Nowak-Göttl U, Langer F, Limperger V, Mesters R, Trappe R U
Institut für Klinische Chemie, Gerinnungszentrum, Universitätsklinikum Schleswig-Holstein, Campus Kiel & Lübeck, Kiel.
II. Medizinische Klinik und Poliklinik, Universitätsklinikum Eppendorf, Hamburg, Deutschland.
Dtsch Med Wochenschr. 2014 Jun;139(24):1301-6. doi: 10.1055/s-0034-1370110. Epub 2014 Jun 3.
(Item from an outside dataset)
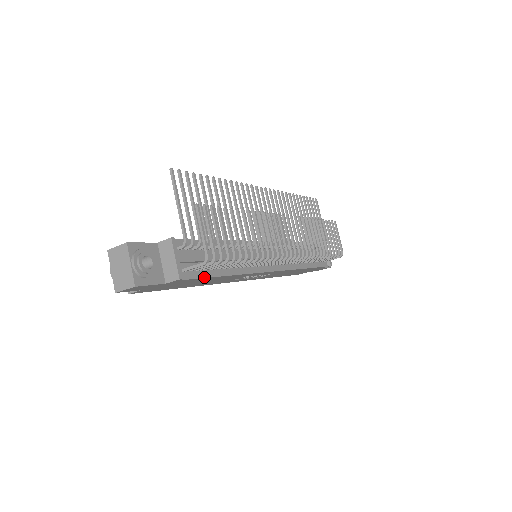
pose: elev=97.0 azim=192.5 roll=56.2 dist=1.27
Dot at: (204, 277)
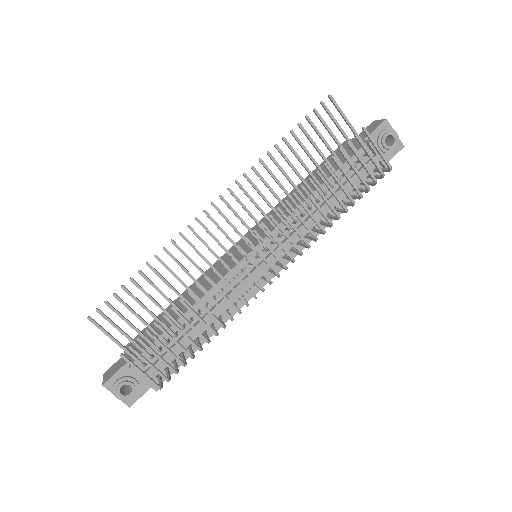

Oral anticoagulants [Vitamin-K-Antagonists, Dabigatran, Rivaroxaban, Apixaban] or antiplatelet agents [Aspirin, Clopidogrel, Prasugrel, Ticagrelor] are effective in preventing thromboembolic diseases. In case of interventional of surgical procedures patients with indications for chronic anticoagulation [atrial fibrillation, valve prosthesis, venous thromboembolism] or use of antiplatelet agents [cerebrovascular events, cardiovascular events] will require interruption of antithrombotic/antiplatelet therapy with the need of replacement with a short-acting agent. Due to limited data available from randomized studies and meta-analyses the evidence level is low in the majority of recommendations. Therefore for each patient the bleeding and thrombosis risk depending on the individual patient constitution and the planned intervention must be weighted. In patients with an intermediate risk for thrombosis the bleeding risk of the scheduled intervention will influence the bridging recommendation: In patients with a low bleeding risk oral anticoagulation/antiplatelet therapy can be continued or reduced in intensity. In patients with an intermediate or high bleeding risk along with a low thrombosis risk a temporary interruption of the anticoagulation/antiplatelet therapy is feasible. In patients with a high thrombosis and bleeding risk anticoagulation should be bridged with unfractionated heparin [renal insufficiency] or low molecular weight heparin. In the latter risk situation, inhibition of platelet function can be achieved with short-lasting GPIIb-IIIa inhibitors [Eptifibatide, Tirofiban]. Prior to intervention patients treated with the new oral anticoagulants [Dabigatran; Rivaroxaban; Apixaban] are requested to temporary interrupt the anticoagulation depending on the individual drug half-life and their renal function. Bridging therapy with heparin prior to intervention is not necessary with the new oral anticoagulants.
口服抗凝剂[维生素K拮抗剂、达比加群、利伐沙班、阿哌沙班]或抗血小板药物[阿司匹林、氯吡格雷、普拉格雷、替格瑞洛]在预防血栓栓塞性疾病方面有效。对于需要进行介入性手术或外科手术的患者,有慢性抗凝指征[心房颤动、人工瓣膜、静脉血栓栓塞]或使用抗血小板药物[脑血管事件、心血管事件]的患者需要中断抗血栓/抗血小板治疗,并需要用短效药物替代。由于随机研究和荟萃分析的数据有限,大多数建议的证据水平较低。因此,必须根据个体患者的体质和计划的干预措施权衡每个患者的出血和血栓形成风险。在血栓形成风险中等的患者中,计划干预的出血风险将影响桥接治疗的建议:在出血风险低的患者中,口服抗凝/抗血小板治疗可以继续或降低强度。在出血风险中等或高且血栓形成风险低的患者中,暂时中断抗凝/抗血小板治疗是可行的。在血栓形成和出血风险高的患者中,抗凝治疗应用普通肝素[肾功能不全]或低分子量肝素进行桥接。在后一种风险情况下,可使用短效糖蛋白IIb/IIIa抑制剂[依替巴肽、替罗非班]抑制血小板功能。在干预前,使用新型口服抗凝剂[达比加群;利伐沙班;阿哌沙班]治疗的患者应根据个体药物半衰期及其肾功能暂时中断抗凝治疗。使用新型口服抗凝剂时,干预前无需用肝素进行桥接治疗。